Installed version 0.3.4 via the prebuilt wheel – confirmed GPU loading (but phi4 incompatibility remains). Upgraded to version 0.3.5 (and above) by building from source with CUDA support enabled. Verified that the build settings include -DGGML_CUDA=on and confirmed that the system has CUDA 12.4 installed.
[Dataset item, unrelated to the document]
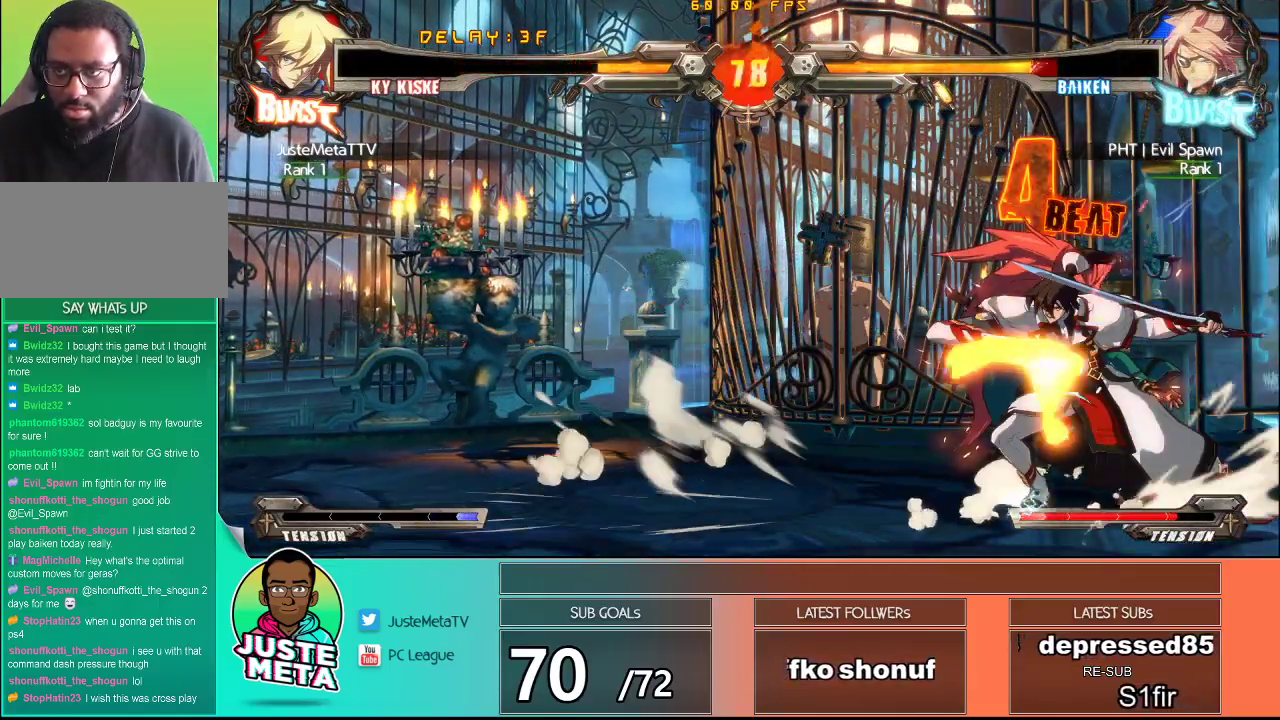
{"dt_ms": 500, "buttons": [], "left_stick": "center", "events": [[183, "left_stick", "down"], [233, "left_stick", "down-left"], [300, "SQUARE", "down"], [400, "left_stick", "center"], [450, "SQUARE", "up"]]}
Despite these configurations, the build defaults to CPU usage, and the model never loads onto the GPU. Could you please advise on whether this is an expected behavior for versions >=0.3.5, or if there might be an issue with GPU detection/configuration on Windows 11 with CUDA 12.4? Any guidance or troubleshooting steps to enable GPU support for these versions would be greatly appreciated.

mcglynnfinn avatar Mar 09 '25 09:03 mcglynnfinn

Maybe you can try my new prebuilt: https://github.com/JamePeng/llama-cpp-python/releases

JamePeng avatar Mar 09 '25 11:03 JamePeng

hey @mcglynnfinn Try installing the library using the below command CMAKE_ARGS="-DGGML_CUDA=ON -DLLAMA_LLAVA=OFF" pip install llama-cpp-python --force-reinstall --upgrade --no-cache-dir

AleefBilal avatar Apr 18 '25 05:04 AleefBilal